Hello, I have a problem I hope someone can help with. I have a Pentax  X-5 camera that is great for my needs but I suspect my issue is with  the SD card.
 I took a lot of photos recently on vacation, but when I came home to  put them on my PC, the only thing the computer "saw" was a text file  named BOOTEX. This file read as follows:
 Checking file system on F:
The type of the file system is FAT32.
 The volume is dirty.
Unrecoverable error in folder \DCIM\112_0510.
Convert folder to file (Y/N)? Yes
Unrecoverable error in folder \DCIM\113_0524.
Convert folder to file (Y/N)? Yes
Unrecoverable error in folder \DCIM\114_0602.
Convert folder to file (Y/N)? Yes
Unrecoverable error in folder \DCIM\115_0610.
Convert folder to file (Y/N)? Yes
Convert lost chains to files (Y/N)? Yes
60064 KB in 23 recovered files.
Windows has made corrections to the file system.
31689728 KB total disk space.
64 KB in 2 hidden files.
992 KB in 31 folders.
2002432 KB in 647 files.
29686208 KB are available.
 32768 bytes in each allocation unit.
990304 total allocation units on disk.
927694 allocation units available on disk.
 Some of the pics I took are visible when the card is in the camera,  but not all are.
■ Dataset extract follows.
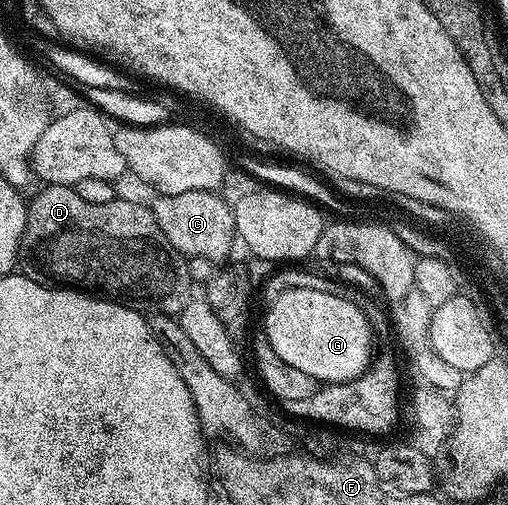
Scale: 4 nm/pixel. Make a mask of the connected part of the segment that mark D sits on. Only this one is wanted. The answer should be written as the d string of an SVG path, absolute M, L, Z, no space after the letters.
M50 184L42 189L33 201L28 201L25 229L17 242L19 268L24 275L33 280L44 278L57 286L92 290L106 300L116 300L118 304L149 308L174 318L179 316L191 299L189 291L193 288L189 281L189 268L185 265L188 263L186 257L176 252L167 242L148 203L136 204L133 200L121 198L102 204L86 202L79 198L76 187L67 184Z

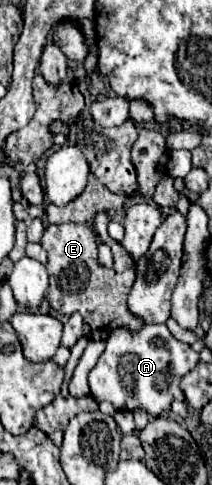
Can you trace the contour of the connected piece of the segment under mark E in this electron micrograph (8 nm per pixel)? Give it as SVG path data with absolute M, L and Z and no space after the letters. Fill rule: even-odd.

I have tried one recovery program, but it came up with  nothing.
 Any way to get these pics back?
 Thanks in advance for any suggestions.


----------



## KmH (Jun 8, 2014)

If you deleted images on the card to make room for more image files, rather than downloading the images to storage and then reformatting the card in the camera, the FAT (File Allocation Table) on the card probably got corrupted.

A image file's size varies by image content.
If you delete a 4.6 MB (not MP) file and then the camera writes a 5.2 MB file in that range of memory locations on the card there is insufficient memory space and the header of the _next_ image gets overwritten and corrupted.


----------



## buckeye (Jun 9, 2014)

Update....Got an SD card recovery program, and recovered all the pics! These were vacation pics from Panama City Beach this past May, all irreplaceable and no I got 'em. Whew!!


----------